Ketamine analogues, such as phencyclidine (PCP), can produce stronger euphoriant and psychedelic effects. PCP use spread in the 1970s. When PCP is snorted or smoked (for example, using dipped tobacco or cannabis cigarettes in the liquid form of PCP or sprinkled its powder form on a leafy material, like tobacco or cannabis), the effects are felt within five minutes and last up to six hours. PCP can also be injected, although this appears to be a less common route of administration. It became infamous for its recurrent binges, when users would take it repeatedly for consecutive days without eating or sleeping (8), a pattern of use also seen in crack cocaine users. By the mid-80s, PCP use began declining, perhaps partly as a result of the increased popularity of ketamine and crack cocaine. The fourth version of the Diagnostic and Statistical Manual of Mental Disorders (DSM-IV) devoted a separated session to this substance entitled “Phencyclidine (or phencyclidine-like)-related disorders” in the chapter about substance-related disorders (29). The most recent version of the DSM (the DSM-5) places PCP into the “Hallucinogen-related disorders” category, with classical hallucinogens, in the substance-related disorders chapter (13).

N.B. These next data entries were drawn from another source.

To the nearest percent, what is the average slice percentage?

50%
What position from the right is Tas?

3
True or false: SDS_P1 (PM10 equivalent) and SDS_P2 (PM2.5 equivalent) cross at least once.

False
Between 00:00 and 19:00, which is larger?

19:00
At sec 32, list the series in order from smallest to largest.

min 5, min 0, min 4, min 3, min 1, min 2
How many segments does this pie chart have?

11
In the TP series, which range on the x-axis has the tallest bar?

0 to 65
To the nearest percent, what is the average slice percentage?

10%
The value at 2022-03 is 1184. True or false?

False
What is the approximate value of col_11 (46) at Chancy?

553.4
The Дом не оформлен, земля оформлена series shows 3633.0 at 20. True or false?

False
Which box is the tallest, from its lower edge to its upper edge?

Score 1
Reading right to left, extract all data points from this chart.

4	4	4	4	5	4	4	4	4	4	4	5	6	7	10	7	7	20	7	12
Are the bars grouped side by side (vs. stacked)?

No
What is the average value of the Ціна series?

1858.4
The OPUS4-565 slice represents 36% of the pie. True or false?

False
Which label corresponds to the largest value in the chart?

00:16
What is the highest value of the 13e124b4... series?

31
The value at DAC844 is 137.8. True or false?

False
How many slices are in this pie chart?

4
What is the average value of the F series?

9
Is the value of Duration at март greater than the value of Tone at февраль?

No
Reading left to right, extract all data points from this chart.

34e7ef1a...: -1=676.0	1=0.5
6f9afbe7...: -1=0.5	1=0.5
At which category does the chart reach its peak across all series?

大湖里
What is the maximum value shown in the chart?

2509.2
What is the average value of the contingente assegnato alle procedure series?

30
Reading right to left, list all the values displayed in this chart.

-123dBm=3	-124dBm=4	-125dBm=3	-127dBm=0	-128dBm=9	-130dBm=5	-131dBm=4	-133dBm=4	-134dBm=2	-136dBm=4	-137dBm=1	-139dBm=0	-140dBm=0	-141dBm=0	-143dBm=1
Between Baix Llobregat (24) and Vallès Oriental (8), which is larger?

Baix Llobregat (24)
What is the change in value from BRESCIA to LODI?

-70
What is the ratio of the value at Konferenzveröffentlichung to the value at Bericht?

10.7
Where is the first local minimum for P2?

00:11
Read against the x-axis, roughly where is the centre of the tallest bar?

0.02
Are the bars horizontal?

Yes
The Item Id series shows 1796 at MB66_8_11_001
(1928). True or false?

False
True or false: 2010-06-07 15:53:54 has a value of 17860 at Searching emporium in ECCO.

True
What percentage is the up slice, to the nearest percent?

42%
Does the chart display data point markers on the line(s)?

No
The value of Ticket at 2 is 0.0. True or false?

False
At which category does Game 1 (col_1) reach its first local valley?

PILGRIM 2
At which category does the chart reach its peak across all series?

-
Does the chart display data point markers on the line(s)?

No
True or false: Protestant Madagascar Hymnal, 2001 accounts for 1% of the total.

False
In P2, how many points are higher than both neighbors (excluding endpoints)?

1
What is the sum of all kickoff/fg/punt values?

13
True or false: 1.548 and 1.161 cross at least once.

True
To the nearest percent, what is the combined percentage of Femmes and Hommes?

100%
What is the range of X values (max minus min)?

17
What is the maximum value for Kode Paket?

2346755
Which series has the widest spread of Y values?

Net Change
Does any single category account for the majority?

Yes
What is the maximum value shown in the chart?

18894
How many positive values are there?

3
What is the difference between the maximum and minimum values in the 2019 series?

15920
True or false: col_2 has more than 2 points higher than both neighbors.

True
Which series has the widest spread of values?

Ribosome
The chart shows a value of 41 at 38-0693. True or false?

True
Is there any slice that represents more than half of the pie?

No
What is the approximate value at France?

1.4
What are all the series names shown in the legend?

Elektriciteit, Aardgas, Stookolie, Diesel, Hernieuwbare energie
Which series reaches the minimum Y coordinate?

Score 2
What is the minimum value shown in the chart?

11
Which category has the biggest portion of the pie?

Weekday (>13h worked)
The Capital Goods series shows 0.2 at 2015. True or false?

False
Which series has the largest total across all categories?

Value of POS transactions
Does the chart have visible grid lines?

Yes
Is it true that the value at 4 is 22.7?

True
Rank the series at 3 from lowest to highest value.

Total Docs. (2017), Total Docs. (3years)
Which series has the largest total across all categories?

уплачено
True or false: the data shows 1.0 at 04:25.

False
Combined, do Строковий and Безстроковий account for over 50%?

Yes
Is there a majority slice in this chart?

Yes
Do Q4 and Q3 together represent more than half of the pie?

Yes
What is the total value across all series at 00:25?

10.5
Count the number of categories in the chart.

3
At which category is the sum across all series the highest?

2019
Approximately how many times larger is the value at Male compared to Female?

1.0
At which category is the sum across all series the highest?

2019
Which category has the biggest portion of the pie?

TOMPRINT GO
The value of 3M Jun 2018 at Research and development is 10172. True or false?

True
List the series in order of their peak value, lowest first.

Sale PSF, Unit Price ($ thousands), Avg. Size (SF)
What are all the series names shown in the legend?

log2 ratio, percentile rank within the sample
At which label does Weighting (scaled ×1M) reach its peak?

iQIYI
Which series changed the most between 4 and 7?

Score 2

Although there is a massive load of scientific data about ketamine, its short- and long-term effects on depression and chronic pain, as well as its side effects, need to be further studied with rigorous RCTs, with long follow-ups. This is urgent considering that the prescribed off-label use of ketamine is increasing. Moreover, additional research is required to determine optimal dosing schemes, route of administration, and treatment schedules.

It is time to set aside the old war on drugs narrative and embrace the use of ketamine for depression and chronic pain as there is evidence that it can have significant efficacy in treating these disorders. It seems probable that a balanced realistic approach towards ketamine use for depression and chronic pain will at least do no harm and may even have a more favourable outcome for public health than the negative approach from the war on drugs narrative. In a genuine risk versus benefit analysis, ketamine may pass the test.